The sculpture was influenced by the renaissance depictions of the quintessentially feminine idols, such as Sandro Botticelli’s Birth of Venus and Albrecht Dürer’s Adam and Eve. Nonetheless, Gauguin refuses the old master’s notions of pose and movement by offering us more freedom to interpret the biblical mother. The modernity of Gauguin’s Eve lies in the reinterpretation of the figure, which, contrastingly with the classic, is neither smiling and nurturing nor in despair, rather, she looks ahead defiantly as she leans forward.
The sculpture brings to life the mysterious vivifying force of the first woman, her generative but also destructive power, and the inherent ambivalence of her holiness and sin. Gauguin would return to the theme in his controversial 1902, Adam and Eve, transposing an original Eve into the Tahitian scenery. This piece offers us the mysterious vivifying force of the first woman, generative but also destructive, with the inherent ambivalence of holiness and sin, life, and death.

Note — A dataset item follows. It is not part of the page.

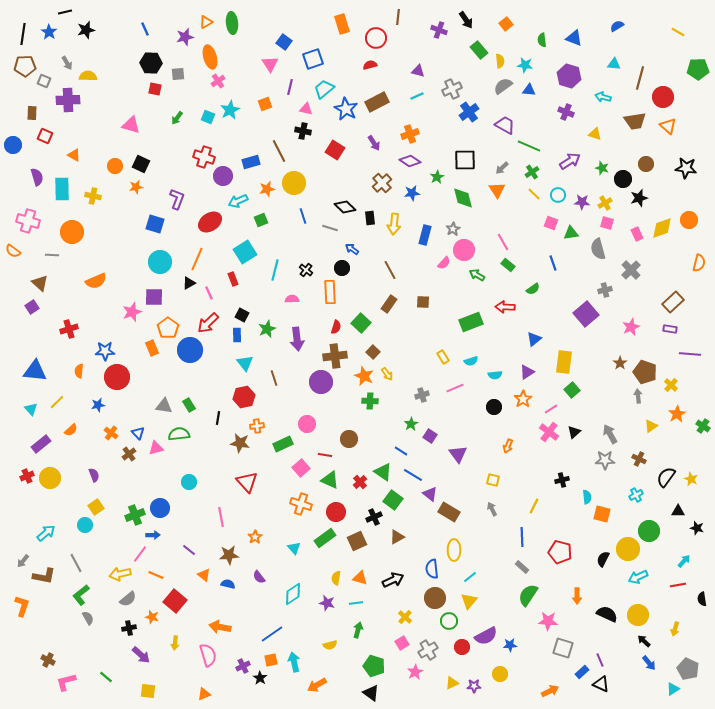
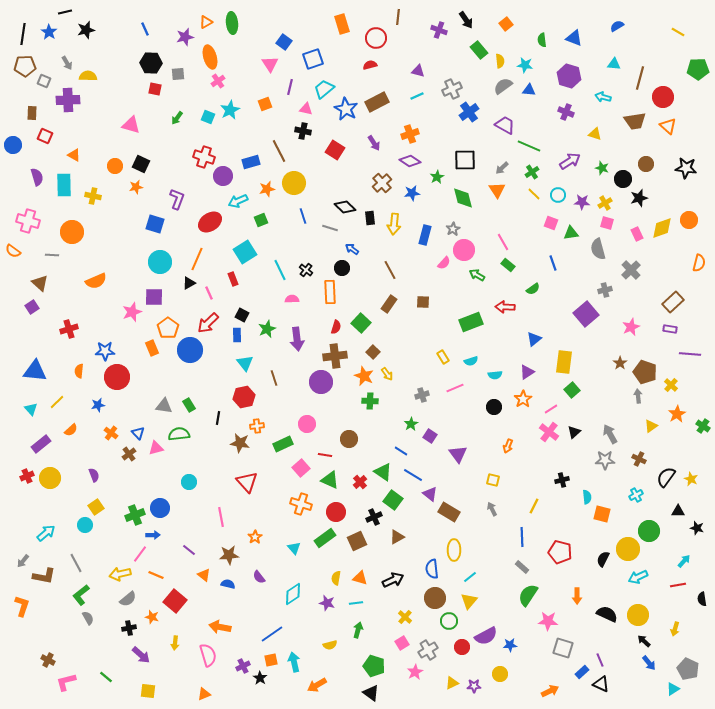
cyan rectangle at (62, 189): moved 2 px right, 4 px up
cyan line at (275, 270): moved 5 px right; rotated 40 degrees counterclockwise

The artist was deeply concerned with religious and spiritual traditions, and the question of human 'origins' and fate, embodied by his masterpiece Where do we come from? What are we? Where are we going? (1898; Museum of Fine Arts, Boston), Groom, 2016.
Gauguin’s works are held in the collections of the most prestigious modern art institutions, including Tate, Museum of Modern Art, Guggenheim Museum, National Gallery of Art USA (which holds the ceramic version ofEve in their collection) and the MET.